I close the laptop as I hear a group of kids bombarding the truck. Swim lessons over at the Rec Center must be getting out because there are at least ten kids in swim trunks and half covered bathing suits dragging annoyed parents behind them as they point excitedly at me. One by one, I scoop and serve with the brightest, most loving smile I can muster until they’re gone as fast as they had come -- just enough of a rush to get me through my day.

 

With music blasting in my headphones, I lock the truck up starting with the windows and back entrances, leaving the front unlocked. I pack up my supplies, quickly washing everything and putting the scoopers and stirrers away. The cups go back in the drawers while the leftover ice cream treats are pushed into the labeled bins in the freezers. The chill of the open doors gives me enough relief to get the end of day work done.

 

When I’m done, I walk around to the front of the truck and slip off the apron, tossing it mindlessly into the front seat as I pull up my phone’s GPS in search of my next destination. I’ve got to park this thing near the fairgrounds tonight with the carnival opening tomorrow before the regular school year begins. With directions in hand, I open the driver’s door and leap into the high seat.

 

As I turn to grab the apron that has slid down the back of the seat, I feel something completely new and unfamiliar.

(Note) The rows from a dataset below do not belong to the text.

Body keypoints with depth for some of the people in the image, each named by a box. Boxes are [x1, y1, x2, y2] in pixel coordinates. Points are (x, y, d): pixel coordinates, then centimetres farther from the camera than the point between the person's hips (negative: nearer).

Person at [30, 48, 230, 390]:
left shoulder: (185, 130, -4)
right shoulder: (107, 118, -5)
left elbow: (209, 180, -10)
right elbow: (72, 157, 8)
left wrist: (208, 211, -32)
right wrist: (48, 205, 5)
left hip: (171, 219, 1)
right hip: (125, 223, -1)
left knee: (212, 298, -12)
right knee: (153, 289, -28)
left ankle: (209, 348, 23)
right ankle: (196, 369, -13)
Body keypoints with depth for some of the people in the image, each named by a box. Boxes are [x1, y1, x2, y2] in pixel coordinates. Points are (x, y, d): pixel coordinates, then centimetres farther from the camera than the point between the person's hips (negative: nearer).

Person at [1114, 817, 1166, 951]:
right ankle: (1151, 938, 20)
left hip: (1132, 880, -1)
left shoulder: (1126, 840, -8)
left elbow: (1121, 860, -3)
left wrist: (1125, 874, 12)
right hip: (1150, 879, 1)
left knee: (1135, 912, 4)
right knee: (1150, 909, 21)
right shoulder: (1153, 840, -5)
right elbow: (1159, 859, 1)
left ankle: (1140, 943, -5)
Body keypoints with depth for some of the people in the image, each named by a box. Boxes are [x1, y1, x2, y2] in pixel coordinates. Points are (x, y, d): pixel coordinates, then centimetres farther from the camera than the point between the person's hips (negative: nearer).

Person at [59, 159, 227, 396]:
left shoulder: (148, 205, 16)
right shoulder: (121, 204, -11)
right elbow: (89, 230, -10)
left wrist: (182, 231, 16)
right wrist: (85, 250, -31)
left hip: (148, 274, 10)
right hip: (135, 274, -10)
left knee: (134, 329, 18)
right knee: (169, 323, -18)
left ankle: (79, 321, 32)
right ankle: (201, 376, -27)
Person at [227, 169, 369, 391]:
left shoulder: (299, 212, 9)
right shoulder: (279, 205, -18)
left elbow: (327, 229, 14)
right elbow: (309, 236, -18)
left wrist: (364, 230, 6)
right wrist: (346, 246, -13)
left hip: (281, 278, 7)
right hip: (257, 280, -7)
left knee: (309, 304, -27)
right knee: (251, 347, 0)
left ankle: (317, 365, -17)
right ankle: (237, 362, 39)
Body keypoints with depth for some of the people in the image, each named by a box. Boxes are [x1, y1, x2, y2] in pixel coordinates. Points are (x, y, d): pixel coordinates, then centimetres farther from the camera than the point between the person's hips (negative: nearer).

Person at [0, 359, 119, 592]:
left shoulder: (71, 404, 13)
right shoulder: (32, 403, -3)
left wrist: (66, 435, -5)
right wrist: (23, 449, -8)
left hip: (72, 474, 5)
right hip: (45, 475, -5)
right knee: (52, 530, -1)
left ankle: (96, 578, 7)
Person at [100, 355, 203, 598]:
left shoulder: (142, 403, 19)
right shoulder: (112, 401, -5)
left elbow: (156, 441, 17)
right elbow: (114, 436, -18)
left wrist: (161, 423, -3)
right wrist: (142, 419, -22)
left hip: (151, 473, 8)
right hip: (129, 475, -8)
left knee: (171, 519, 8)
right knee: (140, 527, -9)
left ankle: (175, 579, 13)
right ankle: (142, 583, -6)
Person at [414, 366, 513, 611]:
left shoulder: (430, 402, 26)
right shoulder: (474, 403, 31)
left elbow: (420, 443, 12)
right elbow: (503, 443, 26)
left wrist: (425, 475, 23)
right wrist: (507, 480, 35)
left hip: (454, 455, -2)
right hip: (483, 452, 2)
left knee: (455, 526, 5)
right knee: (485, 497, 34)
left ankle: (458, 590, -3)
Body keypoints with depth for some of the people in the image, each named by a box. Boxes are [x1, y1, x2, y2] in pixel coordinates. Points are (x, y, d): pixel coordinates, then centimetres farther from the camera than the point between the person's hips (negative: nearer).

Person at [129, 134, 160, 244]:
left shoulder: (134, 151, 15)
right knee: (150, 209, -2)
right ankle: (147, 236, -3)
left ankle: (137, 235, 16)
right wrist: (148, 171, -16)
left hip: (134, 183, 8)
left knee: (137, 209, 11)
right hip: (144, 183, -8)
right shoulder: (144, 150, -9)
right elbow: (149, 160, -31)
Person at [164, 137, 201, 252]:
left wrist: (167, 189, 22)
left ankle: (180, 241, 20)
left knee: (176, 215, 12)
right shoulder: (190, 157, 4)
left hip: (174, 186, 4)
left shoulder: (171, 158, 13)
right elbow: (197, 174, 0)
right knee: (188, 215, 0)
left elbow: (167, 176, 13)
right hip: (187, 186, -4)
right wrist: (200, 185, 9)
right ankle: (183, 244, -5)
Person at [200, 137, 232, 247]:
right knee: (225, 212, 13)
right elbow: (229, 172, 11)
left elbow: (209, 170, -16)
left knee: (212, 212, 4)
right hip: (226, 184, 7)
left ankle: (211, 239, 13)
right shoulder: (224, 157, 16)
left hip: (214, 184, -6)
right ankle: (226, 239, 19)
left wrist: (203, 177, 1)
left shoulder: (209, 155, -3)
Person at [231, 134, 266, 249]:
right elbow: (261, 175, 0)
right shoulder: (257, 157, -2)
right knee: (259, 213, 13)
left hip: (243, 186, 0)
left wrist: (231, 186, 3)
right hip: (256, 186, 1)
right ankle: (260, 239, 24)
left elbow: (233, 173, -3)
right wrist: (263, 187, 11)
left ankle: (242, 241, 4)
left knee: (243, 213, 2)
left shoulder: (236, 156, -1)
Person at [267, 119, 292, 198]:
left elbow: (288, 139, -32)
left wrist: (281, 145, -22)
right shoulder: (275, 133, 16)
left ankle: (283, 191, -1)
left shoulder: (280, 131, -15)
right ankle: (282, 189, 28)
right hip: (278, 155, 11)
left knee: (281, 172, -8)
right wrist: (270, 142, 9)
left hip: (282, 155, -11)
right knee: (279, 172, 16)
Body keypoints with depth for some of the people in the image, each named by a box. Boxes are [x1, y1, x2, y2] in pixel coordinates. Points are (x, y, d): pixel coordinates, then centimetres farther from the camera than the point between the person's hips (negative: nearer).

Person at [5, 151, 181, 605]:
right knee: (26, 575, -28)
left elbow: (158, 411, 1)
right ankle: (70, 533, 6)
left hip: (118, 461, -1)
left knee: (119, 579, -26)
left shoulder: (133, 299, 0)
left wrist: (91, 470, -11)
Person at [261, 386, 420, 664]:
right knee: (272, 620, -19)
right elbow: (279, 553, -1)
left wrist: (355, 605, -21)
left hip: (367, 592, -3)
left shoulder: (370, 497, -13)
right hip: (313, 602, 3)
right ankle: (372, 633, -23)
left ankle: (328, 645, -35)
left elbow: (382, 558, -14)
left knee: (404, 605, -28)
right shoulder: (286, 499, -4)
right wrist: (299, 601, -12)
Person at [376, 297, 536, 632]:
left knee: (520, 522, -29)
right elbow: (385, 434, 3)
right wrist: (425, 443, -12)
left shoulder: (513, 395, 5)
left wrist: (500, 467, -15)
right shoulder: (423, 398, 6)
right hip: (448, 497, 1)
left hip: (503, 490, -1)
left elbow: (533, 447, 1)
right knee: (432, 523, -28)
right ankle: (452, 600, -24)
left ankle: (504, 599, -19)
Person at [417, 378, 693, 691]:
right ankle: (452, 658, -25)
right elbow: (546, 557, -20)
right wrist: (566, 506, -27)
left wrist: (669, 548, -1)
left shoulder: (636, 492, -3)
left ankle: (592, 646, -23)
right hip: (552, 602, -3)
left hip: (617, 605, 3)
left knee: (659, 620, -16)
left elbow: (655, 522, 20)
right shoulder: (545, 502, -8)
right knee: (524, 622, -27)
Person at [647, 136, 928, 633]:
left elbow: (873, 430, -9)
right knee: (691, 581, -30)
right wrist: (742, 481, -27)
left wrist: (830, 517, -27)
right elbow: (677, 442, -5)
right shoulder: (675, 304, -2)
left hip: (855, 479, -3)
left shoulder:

Well, it’s not completely unfamiliar. I recognize the grip of someone holding my wrist. But it’s the face attached to the hand that scares me the most. Two piercing green eyes glow in the darkness of the back of the truck, and the stranger firmly commands me, “Don’t say anything.”

 

I feel the cold steel of a gun placed directly at my head as the faceless man points towards the highway. I put my shaking hands on the steering wheel, swallow the lump forming in my throat, and head out onto the road.